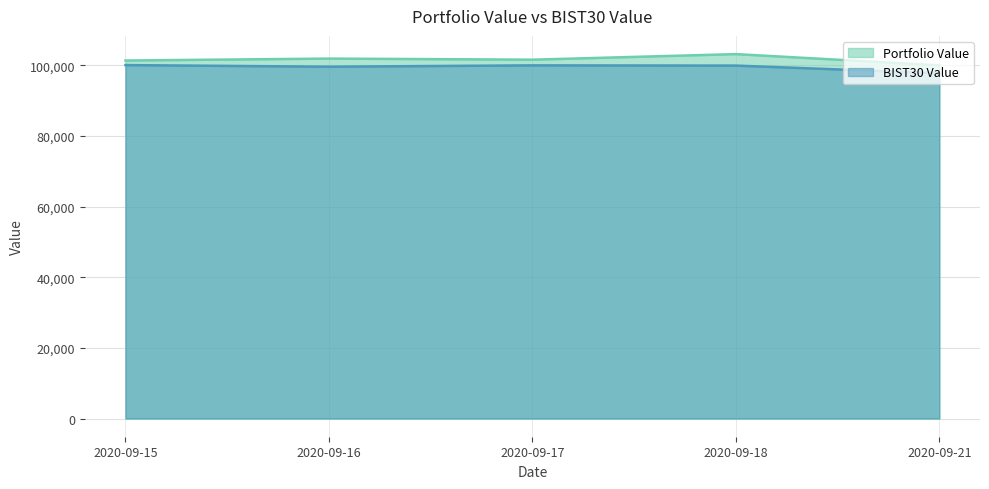

At which category is the sum across all series the highest?

2020-09-18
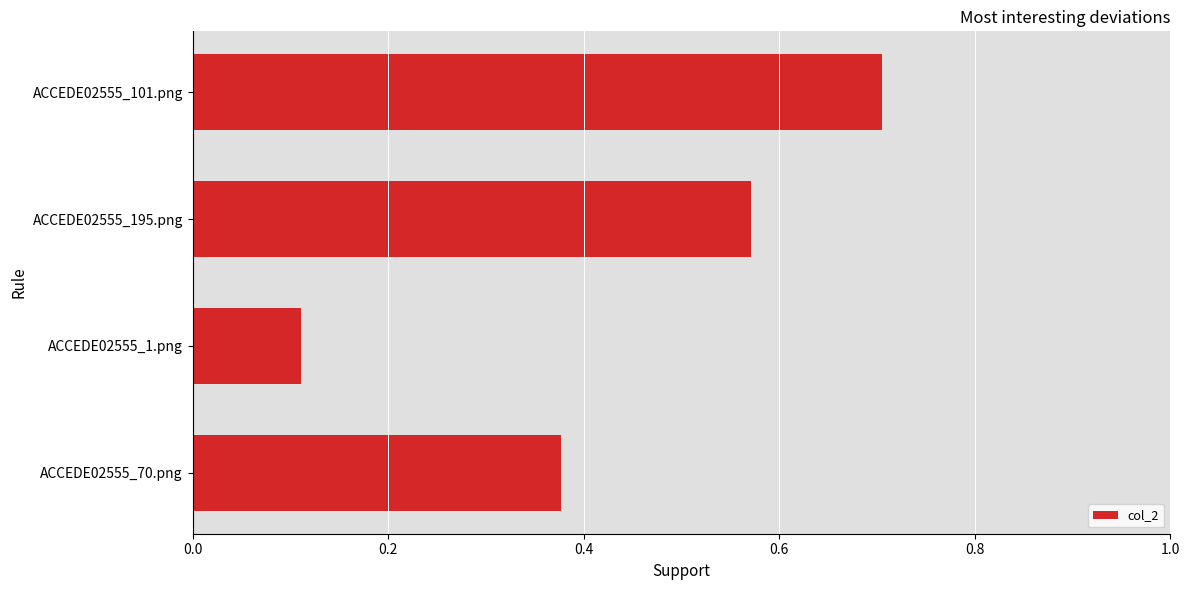

The value at ACCEDE02555_101.png is 0.7. True or false?

True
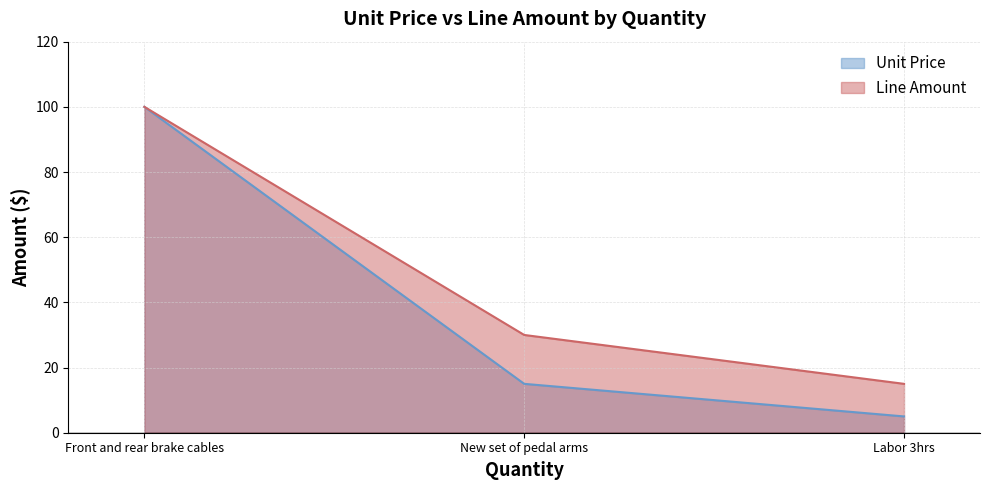

Rank the categories by Unit Price value from highest to lowest.

Front and rear brake cables, New set of pedal arms, Labor 3hrs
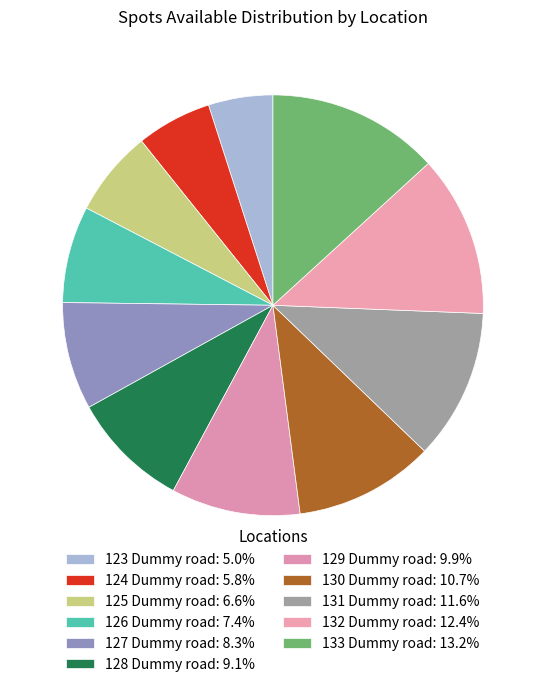

Count the number of slices in the pie.

11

▶ **INSTRUCTION**
Copy out the lines above word for word, leaving out the pictures.

▶ **YOUR SOLUTION**
At which category is the sum across all series the highest?

2020-09-18

The value at ACCEDE02555_101.png is 0.7. True or false?

True

Rank the categories by Unit Price value from highest to lowest.

Front and rear brake cables, New set of pedal arms, Labor 3hrs

Count the number of slices in the pie.

11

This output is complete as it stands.